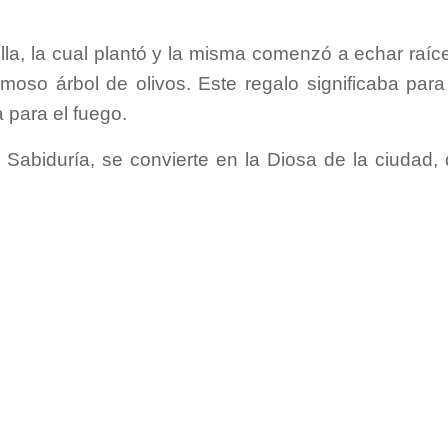
la, la cual plantó y la misma comenzó a echar raíc
moso árbol de olivos. Este regalo significaba para
 para el fuego.
 Sabiduría, se convierte en la Diosa de la ciudad,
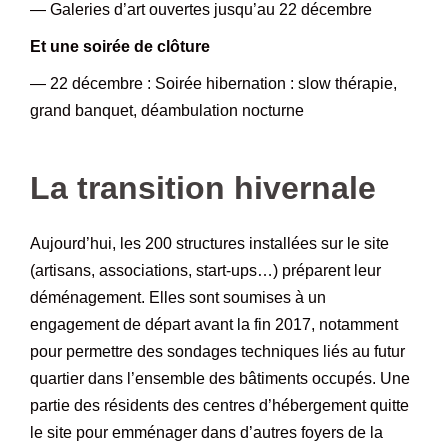
— Galeries d’art ouvertes jusqu’au 22 décembre
Et une soirée de clôture
— 22 décembre : Soirée hibernation : slow thérapie,
grand banquet, déambulation nocturne
La transition hivernale
Aujourd’hui, les 200 structures installées sur le site
(artisans, associations, start-ups…) préparent leur
déménagement. Elles sont soumises à un
engagement de départ avant la fin 2017, notamment
pour permettre des sondages techniques liés au futur
quartier dans l’ensemble des bâtiments occupés. Une
partie des résidents des centres d’hébergement quitte
le site pour emménager dans d’autres foyers de la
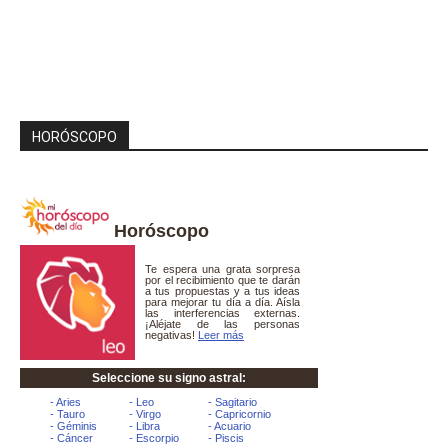
HORÓSCOPO
Horóscopo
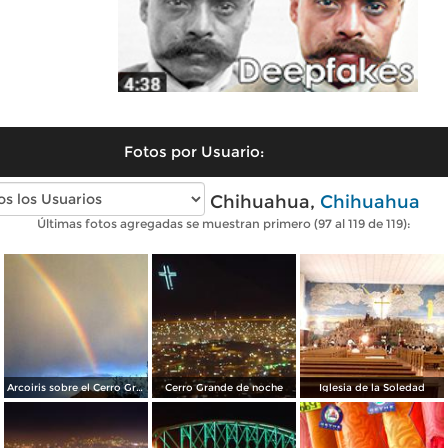
Fotos por Usuario:
Fotos modernas de Chihuahua,
Chihuahua
Últimas fotos agregadas se muestran primero (97 al 119 de 119):
Arcoiris sobre el Cerro Grande
Cerro Grande de noche
Iglesia de la Soledad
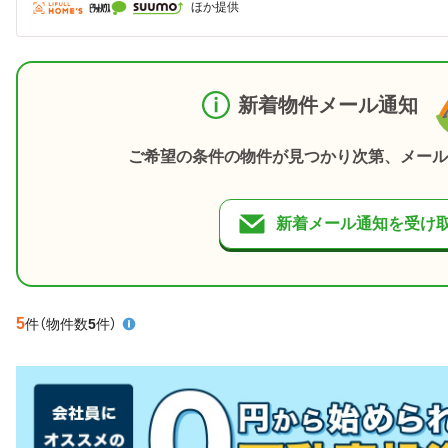
ほか提供
新着物件メール通知
ご希望の条件の物件が見つかり次第、メール
新着メール通知を受け
5
件
（物件数
5
件）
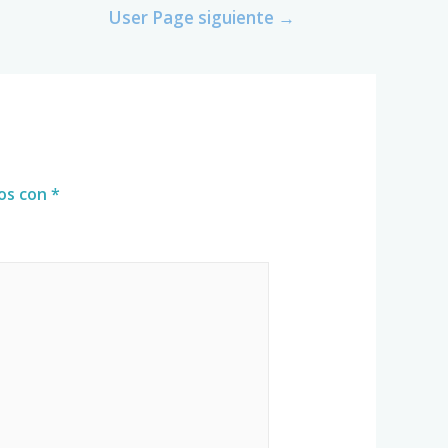
User Page siguiente
→
dos con
*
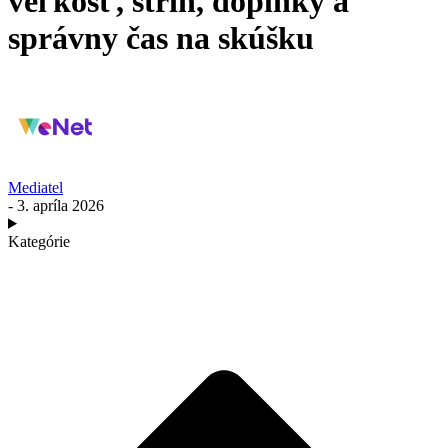
veľkosť, strih, doplnky a
správny čas na skúšku
Mediatel
- 3. apríla 2026
Kategórie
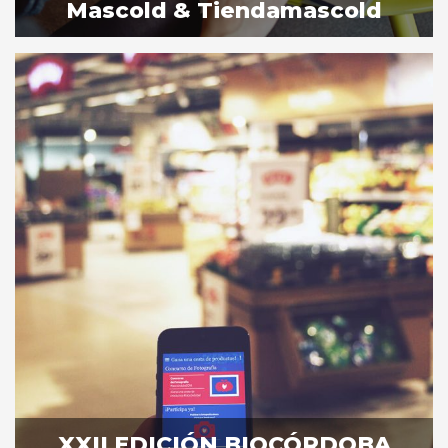
Mascold & Tiendamascold
XXII EDICIÓN BIOCÓRDOBA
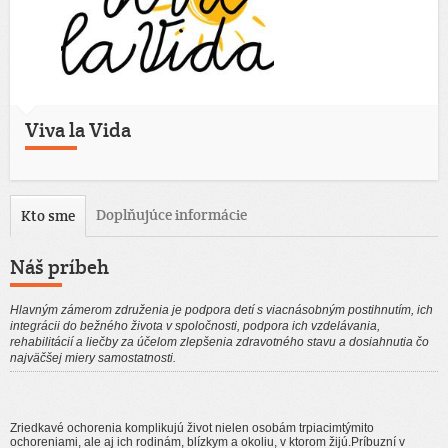
Viva la Vida
Doplňujúce informácie
Kto sme
Náš príbeh
Hlavným zámerom združenia je podpora detí s viacnásobným postihnutím, ich
integrácii do bežného života v spoločnosti, podpora ich vzdelávania,
rehabilitácií a liečby za účelom zlepšenia zdravotného stavu a dosiahnutia čo
najväčšej miery samostatnosti.
Zriedkavé ochorenia komplikujú život nielen osobám trpiacimtýmito
ochoreniami, ale aj ich rodinám, blízkym a okoliu, v ktorom žijú.Príbuzní v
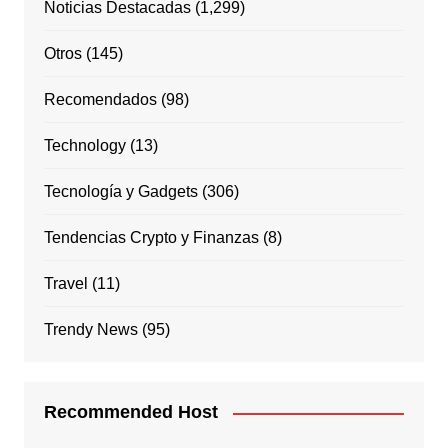
Noticias Destacadas
(1,299)
Otros
(145)
Recomendados
(98)
Technology
(13)
Tecnología y Gadgets
(306)
Tendencias Crypto y Finanzas
(8)
Travel
(11)
Trendy News
(95)
Recommended Host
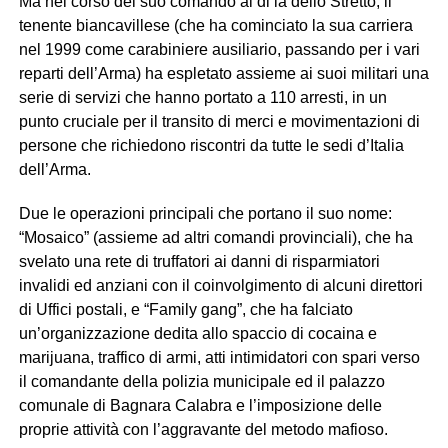
Ma nel corso del suo comando al di là dello Stretto, il
tenente biancavillese (che ha cominciato la sua carriera
nel 1999 come carabiniere ausiliario, passando per i vari
reparti dell’Arma) ha espletato assieme ai suoi militari una
serie di servizi che hanno portato a 110 arresti, in un
punto cruciale per il transito di merci e movimentazioni di
persone che richiedono riscontri da tutte le sedi d’Italia
dell’Arma.
Due le operazioni principali che portano il suo nome:
“Mosaico” (assieme ad altri comandi provinciali), che ha
svelato una rete di truffatori ai danni di risparmiatori
invalidi ed anziani con il coinvolgimento di alcuni direttori
di Uffici postali, e “Family gang”, che ha falciato
un’organizzazione dedita allo spaccio di cocaina e
marijuana, traffico di armi, atti intimidatori con spari verso
il comandante della polizia municipale ed il palazzo
comunale di Bagnara Calabra e l’imposizione delle
proprie attività con l’aggravante del metodo mafioso.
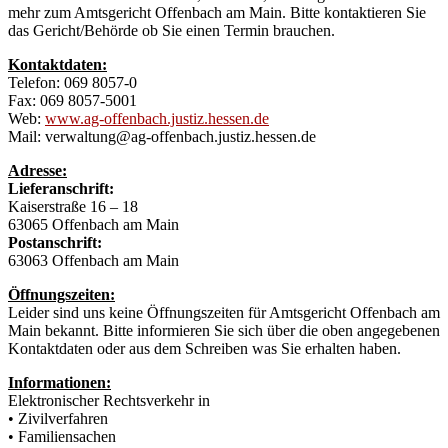
mehr zum Amtsgericht Offenbach am Main. Bitte kontaktieren Sie
das Gericht/Behörde ob Sie einen Termin brauchen.
Kontaktdaten:
Telefon: 069 8057-0
Fax: 069 8057-5001
Web:
www.ag-offenbach.justiz.hessen.de
Mail: verwaltung@ag-offenbach.justiz.hessen.de
Adresse:
Lieferanschrift:
Kaiserstraße 16 – 18
63065 Offenbach am Main
Postanschrift:
63063 Offenbach am Main
Öffnungszeiten:
Leider sind uns keine Öffnungszeiten für Amtsgericht Offenbach am
Main bekannt. Bitte informieren Sie sich über die oben angegebenen
Kontaktdaten oder aus dem Schreiben was Sie erhalten haben.
Informationen:
Elektronischer Rechtsverkehr in
• Zivilverfahren
• Familiensachen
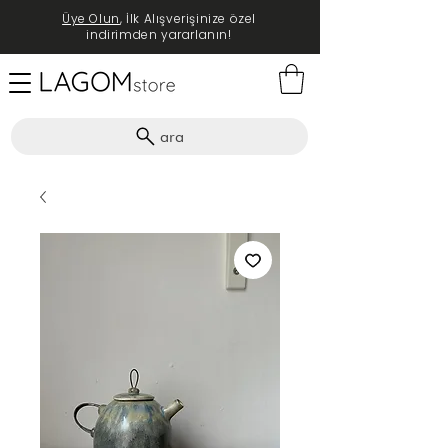
Üye Olun
, İlk Alışverişinize özel
indirimden yararlanın!
ara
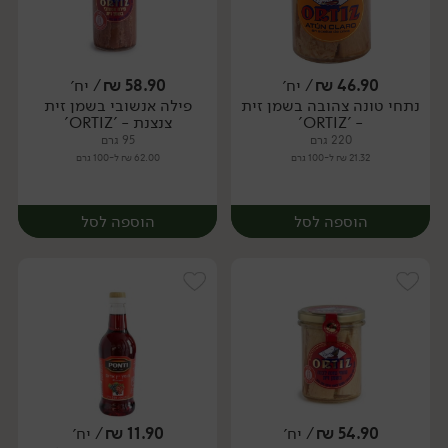
46.90
₪
/ יח׳
58.90
₪
/ יח׳
נתחי טונה צהובה בשמן זית
פילה אנשובי בשמן זית
יח׳
יח׳
- 'ORTIZ'
צנצנת - 'ORTIZ'
220 גרם
95 גרם
21.32 ₪ ל-100 גרם
62.00 ₪ ל-100 גרם
הוספה לסל
הוספה לסל
54.90
₪
/ יח׳
11.90
₪
/ יח׳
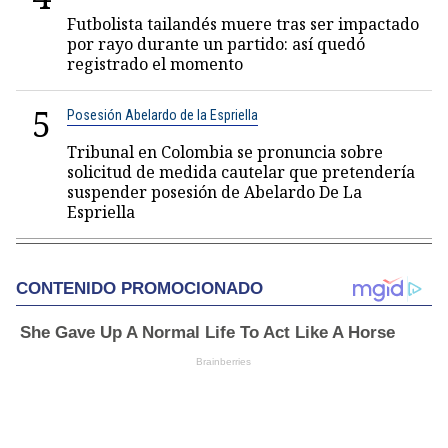
Futbolista tailandés muere tras ser impactado
por rayo durante un partido: así quedó
registrado el momento
5
Posesión Abelardo de la Espriella
Tribunal en Colombia se pronuncia sobre
solicitud de medida cautelar que pretendería
suspender posesión de Abelardo De La
Espriella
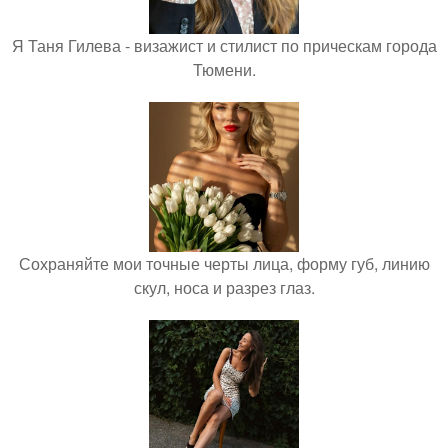
Я Таня Гилева - визажист и стилист по прическам города
Тюмени.
Сохраняйте мои точные черты лица, форму губ, линию
скул, носа и разрез глаз.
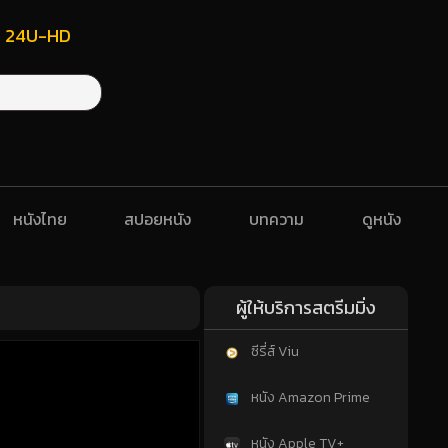
ฟรี 24U-HD
หนังไทย
สปอยหนัง
บทความ
ดูหนัง
ผู้ให้บริการสตรีมมิ่ง
ซีรี่ส์ Viu
หนัง Amazon Prime
หนัง Apple TV+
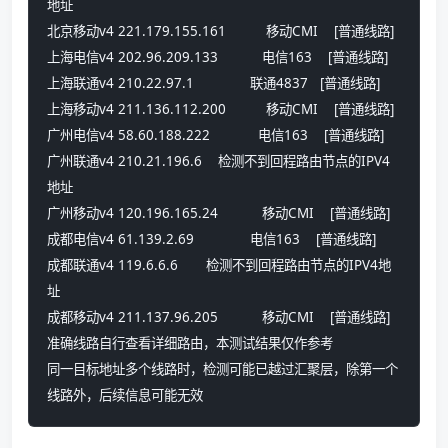
地址
北京移动v4 221.179.155.161          移动CMI    [普通线路]
上海电信v4 202.96.209.133           电信163    [普通线路]
上海联通v4 210.22.97.1              联通4837   [普通线路]
上海移动v4 211.136.112.200          移动CMI    [普通线路]
广州电信v4 58.60.188.222            电信163    [普通线路]
广州联通v4 210.21.196.6    检测不到回程路由节点的IPV4
地址
广州移动v4 120.196.165.24           移动CMI    [普通线路]
成都电信v4 61.139.2.69              电信163    [普通线路]
成都联通v4 119.6.6.6       检测不到回程路由节点的IPV4地
址
成都移动v4 211.137.96.205           移动CMI    [普通线路]
准确线路自行查看详细路由，本测试结果仅作参考
同一目标地址多个线路时，检测可能已越过汇聚层，除第一个
线路外，后续信息可能无效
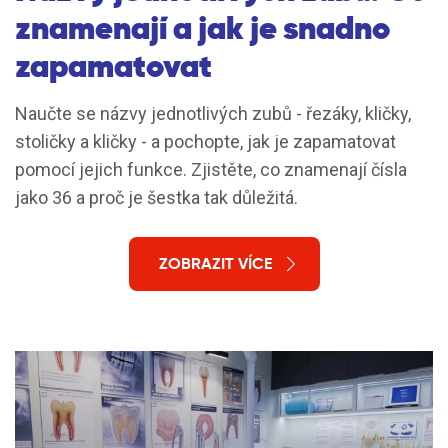
znamenají a jak je snadno
zapamatovat
Naučte se názvy jednotlivých zubů - řezáky, kličky,
stoličky a kličky - a pochopte, jak je zapamatovat
pomocí jejich funkce. Zjistěte, co znamenají čísla
jako 36 a proč je šestka tak důležitá.
ZOBRAZIT VÍCE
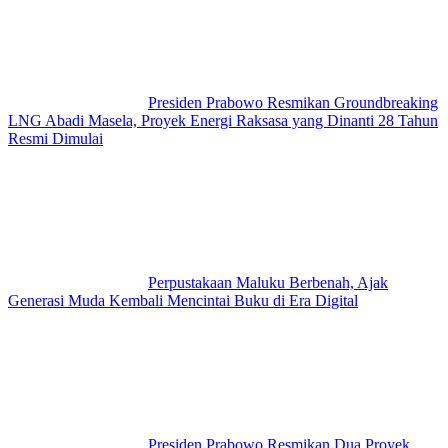
Presiden Prabowo Resmikan Groundbreaking
LNG Abadi Masela, Proyek Energi Raksasa yang Dinanti 28 Tahun
Resmi Dimulai
Perpustakaan Maluku Berbenah, Ajak
Generasi Muda Kembali Mencintai Buku di Era Digital
Presiden Prabowo Resmikan Dua Proyek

________________

#### Work instructions
What is needed is the exact run of lines from the start of the data through the line with "Ma nel corso", both ends included, minus the pictures.

#### Output
la, la cual plantó y la misma comenzó a echar raíc
moso árbol de olivos. Este regalo significaba para
 para el fuego.
 Sabiduría, se convierte en la Diosa de la ciudad,
— Galeries d’art ouvertes jusqu’au 22 décembre
Et une soirée de clôture
— 22 décembre : Soirée hibernation : slow thérapie,
grand banquet, déambulation nocturne
La transition hivernale
Aujourd’hui, les 200 structures installées sur le site
(artisans, associations, start-ups…) préparent leur
déménagement. Elles sont soumises à un
engagement de départ avant la fin 2017, notamment
pour permettre des sondages techniques liés au futur
quartier dans l’ensemble des bâtiments occupés. Une
partie des résidents des centres d’hébergement quitte
le site pour emménager dans d’autres foyers de la
HORÓSCOPO
Horóscopo
Fotos por Usuario:
Fotos modernas de Chihuahua,
Chihuahua
Últimas fotos agregadas se muestran primero (97 al 119 de 119):
Arcoiris sobre el Cerro Grande
Cerro Grande de noche
Iglesia de la Soledad
ほか提供
新着物件メール通知
ご希望の条件の物件が見つかり次第、メール
新着メール通知を受け
5
件
（物件数
5
件）
User Page siguiente
→
dos con
*
veľkosť, strih, doplnky a
správny čas na skúšku
Mediatel
- 3. apríla 2026
Kategórie
Mascold & Tiendamascold
XXII EDICIÓN BIOCÓRDOBA
Viva la Vida
Doplňujúce informácie
Kto sme
Náš príbeh
Hlavným zámerom združenia je podpora detí s viacnásobným postihnutím, ich
integrácii do bežného života v spoločnosti, podpora ich vzdelávania,
rehabilitácií a liečby za účelom zlepšenia zdravotného stavu a dosiahnutia čo
najväčšej miery samostatnosti.
Zriedkavé ochorenia komplikujú život nielen osobám trpiacimtýmito
ochoreniami, ale aj ich rodinám, blízkym a okoliu, v ktorom žijú.Príbuzní v
Noticias Destacadas
(1,299)
Otros
(145)
Recomendados
(98)
Technology
(13)
Tecnología y Gadgets
(306)
Tendencias Crypto y Finanzas
(8)
Travel
(11)
Trendy News
(95)
Recommended Host
Ma nel corso del suo comando al di là dello Stretto, il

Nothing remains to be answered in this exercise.